EPILOGO

Cuando bajé los escalones del museo el sol todavía estaba allí, con esa claridad benévola, largamente extendida, de las tardes de verano. Caminé de regreso a Cunliffe Close, dejando atrás la cúpula dorada del Observatorio. Ascendí lentamente la cuesta de Banbury Road, preguntándome qué debía hacer con la confesión que había escuchado. Algunas de las casas empezaban a iluminarse y vi por las ventanas bolsas de papel con provisiones, televisores que se encendían, los fragmentos civilizados de la vida que detrás de los cercos de muérdago continuaba imperturbable. A la altura de Rawlinson Road oí a mis espaldas el sonido corto y alegre, repetido dos veces, de una bocina de auto. Me di vuelta creyendo que encontraría a Lorna. Vi un pequeño auto descapotable, flamante, de un azul acerado, desde el que Beth me hacía señas. Me acerqué al cordón y ella se pasó una mano por el pelo alborotado y se estiró en el asiento para hablarme con una gran sonrisa.

– ¿Puedo acercarte?

Supongo que vio algo desacostumbrado en mi expresión, porque la mano que se extendía para abrirme la puerta quedó a mitad de camino. Elogié mecánicamente el auto nuevo y después la miré a los ojos, la miré como si la viera otra vez desde el principio y debiera encontrar en ella algo diferente. Pero sólo estaba más feliz, más despreocupada, más hermosa.

– ¿Algo está mal? -me preguntó-. ¿De dónde venías?

– Vengo… de hablar con Arthur Seldom.

Una primera señal de alarma cruzó brevísima-mente por sus ojos.

– ¿Matemáticas? -me preguntó.

– No -dije-. Estuvimos hablando de los crímenes. Me contó todo.

Su rostro se ensombreció y sus manos volvieron al volante. Su cuerpo se puso repentinamente tenso.

– ¿Todo? No, no creo que te haya contado todo -sonrió nerviosamente para sí y un antiguo rencor pareció asomar por un instante a sus ojos-: nunca se animaría a contarlo todo. Pero ya veo -dijo y volvió a mirarme con una expresión de cautela-. Veo que le creíste. ¿Y qué vas a hacer ahora?

– Nada, ¿qué podría hacer? Seguramente él iría a la cárcel también -dije. La miraba y entre todas las preguntas, había en realidad una sola que quería formularle. Me incliné hacia ella hasta encontrar otra vez el azul rígido de sus ojos.- ¿Qué fue lo que te decidió a hacerlo?

– ¿Qué fue lo que te decidió a venir justamente aquí? -dijo-. Porque no viniste simplemente a estudiar matemática, ¿no es cierto? ¿Por qué elegiste

Oxford? -Vi que una lenta lágrima asomaba entre sus pestañas-. Fue una frase tuya. El día que te vi tan feliz bajando con tu raqueta de ese auto. Cuando hablábamos de las becas. "Deberías probarlo", me dijiste. No podía dejar de repetirme aquello: deberías probarlo. Creía que ella se moriría pronto y que habría para mí todavía la posibilidad de otra vida. Pero unos días después le dieron los nuevos análisis: el cáncer había remitido, el médico le había dicho que podía vivir otros diez años. Diez años más atada a esa vieja urraca… no hubiera podido soportarlo.

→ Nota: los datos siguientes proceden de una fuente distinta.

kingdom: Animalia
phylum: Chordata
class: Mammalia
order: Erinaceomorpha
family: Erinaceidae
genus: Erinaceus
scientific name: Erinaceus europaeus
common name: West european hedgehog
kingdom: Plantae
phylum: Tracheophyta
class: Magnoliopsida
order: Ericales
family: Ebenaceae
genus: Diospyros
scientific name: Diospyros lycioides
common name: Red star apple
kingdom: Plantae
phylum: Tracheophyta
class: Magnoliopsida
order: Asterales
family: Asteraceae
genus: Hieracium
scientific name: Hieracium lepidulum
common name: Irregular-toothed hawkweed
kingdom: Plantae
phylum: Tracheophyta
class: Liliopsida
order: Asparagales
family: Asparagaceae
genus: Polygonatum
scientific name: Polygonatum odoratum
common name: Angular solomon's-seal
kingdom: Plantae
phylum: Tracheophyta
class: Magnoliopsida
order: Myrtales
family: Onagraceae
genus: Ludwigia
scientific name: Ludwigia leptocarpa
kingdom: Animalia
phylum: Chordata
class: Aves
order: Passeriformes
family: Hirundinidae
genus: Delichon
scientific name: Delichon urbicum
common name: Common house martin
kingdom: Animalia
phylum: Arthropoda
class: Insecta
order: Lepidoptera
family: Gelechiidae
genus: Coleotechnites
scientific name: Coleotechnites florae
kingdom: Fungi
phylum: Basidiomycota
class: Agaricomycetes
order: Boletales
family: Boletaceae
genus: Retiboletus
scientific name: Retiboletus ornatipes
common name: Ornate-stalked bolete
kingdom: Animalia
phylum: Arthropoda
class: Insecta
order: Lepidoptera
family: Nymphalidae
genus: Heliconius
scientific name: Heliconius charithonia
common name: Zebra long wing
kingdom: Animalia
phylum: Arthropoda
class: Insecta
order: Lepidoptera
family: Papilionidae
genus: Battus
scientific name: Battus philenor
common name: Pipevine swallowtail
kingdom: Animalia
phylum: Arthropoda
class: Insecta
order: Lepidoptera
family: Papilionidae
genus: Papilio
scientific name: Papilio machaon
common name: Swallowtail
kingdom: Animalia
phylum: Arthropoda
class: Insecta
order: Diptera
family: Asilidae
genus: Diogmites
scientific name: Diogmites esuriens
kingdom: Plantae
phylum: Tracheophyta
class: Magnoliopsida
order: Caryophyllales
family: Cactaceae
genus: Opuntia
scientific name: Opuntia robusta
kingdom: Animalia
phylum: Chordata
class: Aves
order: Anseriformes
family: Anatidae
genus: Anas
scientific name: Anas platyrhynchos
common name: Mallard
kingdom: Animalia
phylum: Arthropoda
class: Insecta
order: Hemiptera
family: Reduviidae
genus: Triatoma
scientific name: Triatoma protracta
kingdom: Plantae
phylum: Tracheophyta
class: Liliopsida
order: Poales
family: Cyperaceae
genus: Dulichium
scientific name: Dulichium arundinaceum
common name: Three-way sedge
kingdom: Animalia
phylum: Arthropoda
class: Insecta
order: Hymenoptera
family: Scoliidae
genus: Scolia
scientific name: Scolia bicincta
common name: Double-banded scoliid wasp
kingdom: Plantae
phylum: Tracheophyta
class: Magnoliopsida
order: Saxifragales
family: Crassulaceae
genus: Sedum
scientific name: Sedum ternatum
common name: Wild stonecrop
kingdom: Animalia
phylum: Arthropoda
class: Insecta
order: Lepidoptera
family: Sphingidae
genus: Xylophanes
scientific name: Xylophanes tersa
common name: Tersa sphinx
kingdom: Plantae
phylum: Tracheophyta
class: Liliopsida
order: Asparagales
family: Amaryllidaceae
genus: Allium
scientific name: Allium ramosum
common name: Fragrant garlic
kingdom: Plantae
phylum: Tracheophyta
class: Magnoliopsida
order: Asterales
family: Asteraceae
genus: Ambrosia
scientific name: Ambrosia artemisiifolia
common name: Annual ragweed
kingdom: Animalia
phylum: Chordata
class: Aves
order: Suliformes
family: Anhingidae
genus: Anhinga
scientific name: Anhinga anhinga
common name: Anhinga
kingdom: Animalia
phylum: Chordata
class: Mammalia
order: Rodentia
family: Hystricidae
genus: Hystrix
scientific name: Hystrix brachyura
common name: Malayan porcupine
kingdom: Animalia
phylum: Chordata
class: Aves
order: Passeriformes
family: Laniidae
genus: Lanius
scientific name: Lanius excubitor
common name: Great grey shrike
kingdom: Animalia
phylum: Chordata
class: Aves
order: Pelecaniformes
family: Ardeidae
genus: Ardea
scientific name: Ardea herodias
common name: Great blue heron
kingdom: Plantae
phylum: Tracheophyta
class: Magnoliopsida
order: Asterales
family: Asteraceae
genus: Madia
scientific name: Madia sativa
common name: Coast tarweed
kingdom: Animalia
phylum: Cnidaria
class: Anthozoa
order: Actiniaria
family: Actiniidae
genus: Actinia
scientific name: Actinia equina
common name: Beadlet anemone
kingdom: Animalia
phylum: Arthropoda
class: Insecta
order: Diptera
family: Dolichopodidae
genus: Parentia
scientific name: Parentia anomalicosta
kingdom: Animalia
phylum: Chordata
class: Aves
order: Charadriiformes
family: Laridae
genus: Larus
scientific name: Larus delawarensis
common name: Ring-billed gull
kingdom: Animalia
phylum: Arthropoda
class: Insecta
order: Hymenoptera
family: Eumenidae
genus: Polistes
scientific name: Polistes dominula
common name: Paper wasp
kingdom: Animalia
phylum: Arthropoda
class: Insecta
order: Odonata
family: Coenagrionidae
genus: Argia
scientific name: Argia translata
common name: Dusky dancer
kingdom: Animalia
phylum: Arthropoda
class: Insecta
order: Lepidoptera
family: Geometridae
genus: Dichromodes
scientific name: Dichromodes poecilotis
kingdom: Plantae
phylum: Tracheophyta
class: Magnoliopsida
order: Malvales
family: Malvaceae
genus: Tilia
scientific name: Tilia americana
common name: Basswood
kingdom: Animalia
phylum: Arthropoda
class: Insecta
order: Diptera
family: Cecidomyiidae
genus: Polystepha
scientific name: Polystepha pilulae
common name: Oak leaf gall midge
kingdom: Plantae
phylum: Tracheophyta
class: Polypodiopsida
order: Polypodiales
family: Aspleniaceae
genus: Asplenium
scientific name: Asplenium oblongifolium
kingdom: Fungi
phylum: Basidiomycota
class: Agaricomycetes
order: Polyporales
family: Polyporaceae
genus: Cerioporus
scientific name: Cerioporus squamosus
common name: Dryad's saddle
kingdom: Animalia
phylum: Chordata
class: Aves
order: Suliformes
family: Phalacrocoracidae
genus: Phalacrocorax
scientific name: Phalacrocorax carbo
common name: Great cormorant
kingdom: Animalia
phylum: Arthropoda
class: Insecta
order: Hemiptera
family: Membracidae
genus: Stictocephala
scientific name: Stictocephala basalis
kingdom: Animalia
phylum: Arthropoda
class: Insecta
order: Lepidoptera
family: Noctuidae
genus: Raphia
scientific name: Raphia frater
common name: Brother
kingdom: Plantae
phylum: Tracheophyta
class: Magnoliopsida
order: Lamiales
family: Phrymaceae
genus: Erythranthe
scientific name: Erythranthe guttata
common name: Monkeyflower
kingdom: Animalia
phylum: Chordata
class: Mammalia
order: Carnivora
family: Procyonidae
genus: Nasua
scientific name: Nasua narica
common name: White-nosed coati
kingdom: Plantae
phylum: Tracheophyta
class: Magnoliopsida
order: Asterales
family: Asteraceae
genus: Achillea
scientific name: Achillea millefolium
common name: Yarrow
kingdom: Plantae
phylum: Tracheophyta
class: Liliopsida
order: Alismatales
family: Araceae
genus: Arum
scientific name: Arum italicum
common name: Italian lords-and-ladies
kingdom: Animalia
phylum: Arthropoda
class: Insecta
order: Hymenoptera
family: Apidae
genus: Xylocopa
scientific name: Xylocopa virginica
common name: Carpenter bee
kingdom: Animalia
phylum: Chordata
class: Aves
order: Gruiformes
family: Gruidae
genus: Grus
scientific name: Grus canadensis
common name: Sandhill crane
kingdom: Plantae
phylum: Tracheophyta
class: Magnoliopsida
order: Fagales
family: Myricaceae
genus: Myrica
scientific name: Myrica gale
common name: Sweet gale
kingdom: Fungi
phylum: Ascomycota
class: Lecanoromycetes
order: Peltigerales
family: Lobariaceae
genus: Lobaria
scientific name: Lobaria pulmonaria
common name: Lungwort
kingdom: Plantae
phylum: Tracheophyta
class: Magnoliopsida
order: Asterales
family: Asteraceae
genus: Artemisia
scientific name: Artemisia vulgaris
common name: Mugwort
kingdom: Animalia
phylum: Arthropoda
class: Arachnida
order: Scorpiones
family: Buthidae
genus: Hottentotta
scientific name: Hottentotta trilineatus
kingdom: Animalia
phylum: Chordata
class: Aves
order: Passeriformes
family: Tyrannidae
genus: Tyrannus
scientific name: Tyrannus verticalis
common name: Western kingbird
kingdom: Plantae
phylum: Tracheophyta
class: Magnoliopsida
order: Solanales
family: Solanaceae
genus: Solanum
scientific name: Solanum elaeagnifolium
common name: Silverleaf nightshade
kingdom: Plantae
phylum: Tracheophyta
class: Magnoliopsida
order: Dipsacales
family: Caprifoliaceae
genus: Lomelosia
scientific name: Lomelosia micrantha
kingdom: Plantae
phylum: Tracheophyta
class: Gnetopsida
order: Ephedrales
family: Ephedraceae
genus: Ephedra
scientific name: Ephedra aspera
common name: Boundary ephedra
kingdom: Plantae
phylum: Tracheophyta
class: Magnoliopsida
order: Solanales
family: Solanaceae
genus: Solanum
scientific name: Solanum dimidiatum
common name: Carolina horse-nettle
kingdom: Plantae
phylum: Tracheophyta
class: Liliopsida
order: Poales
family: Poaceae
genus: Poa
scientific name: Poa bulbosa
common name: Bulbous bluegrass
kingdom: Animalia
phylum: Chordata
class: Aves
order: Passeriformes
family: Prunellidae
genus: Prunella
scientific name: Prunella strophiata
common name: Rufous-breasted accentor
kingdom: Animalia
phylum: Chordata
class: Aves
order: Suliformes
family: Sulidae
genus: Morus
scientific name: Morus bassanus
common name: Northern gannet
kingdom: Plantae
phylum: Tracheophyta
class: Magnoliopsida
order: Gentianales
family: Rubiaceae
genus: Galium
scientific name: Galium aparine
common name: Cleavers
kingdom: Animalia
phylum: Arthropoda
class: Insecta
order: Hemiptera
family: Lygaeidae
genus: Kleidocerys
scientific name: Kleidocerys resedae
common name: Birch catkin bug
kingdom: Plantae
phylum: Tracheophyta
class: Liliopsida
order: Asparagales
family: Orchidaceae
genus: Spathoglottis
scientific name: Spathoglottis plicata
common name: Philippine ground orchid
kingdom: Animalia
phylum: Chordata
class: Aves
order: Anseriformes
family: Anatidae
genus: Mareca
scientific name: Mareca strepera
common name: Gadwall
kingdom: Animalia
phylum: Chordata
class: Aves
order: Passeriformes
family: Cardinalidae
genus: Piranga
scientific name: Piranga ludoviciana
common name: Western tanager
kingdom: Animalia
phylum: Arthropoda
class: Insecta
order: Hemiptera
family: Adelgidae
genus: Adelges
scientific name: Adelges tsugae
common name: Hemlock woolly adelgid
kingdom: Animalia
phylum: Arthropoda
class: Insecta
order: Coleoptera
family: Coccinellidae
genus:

La lágrima que había quedado suspendida rodó por su mejilla. Se la quitó con un movimiento brusco, algo avergonzado, y estiró la mano para buscar un kleenex en la gaveta. Volvió a poner las manos sobre el volante y vi por un instante su pulgar diminuto.

– Entonces, ¿no vas a subir? -La próxima vez -dije-. Es una tarde hermosa, quiero caminar todavía un poco.

El auto arrancó y pronto lo vi empequeñecer y desaparecer a lo lejos en la curva de Cunliffe Close. Me pregunté si lo que Beth creía que Seldom nunca se animaría a contarme sería lo que Seldom ya me había contado, o si habría algo más, algo que temía imaginarme. Me pregunté qué parte sabía finalmente de toda la verdad y cómo debería empezar mi segundo informe. En la entrada de Cunliffe Close miré hacia abajo y ya no pude reconocer dónde había caído el angstum: el último resto de piel había desaparecido y el pavimento que se extendía a mis pies, hasta donde llegaban los ojos, estaba otra vez limpio, inocente, despejado.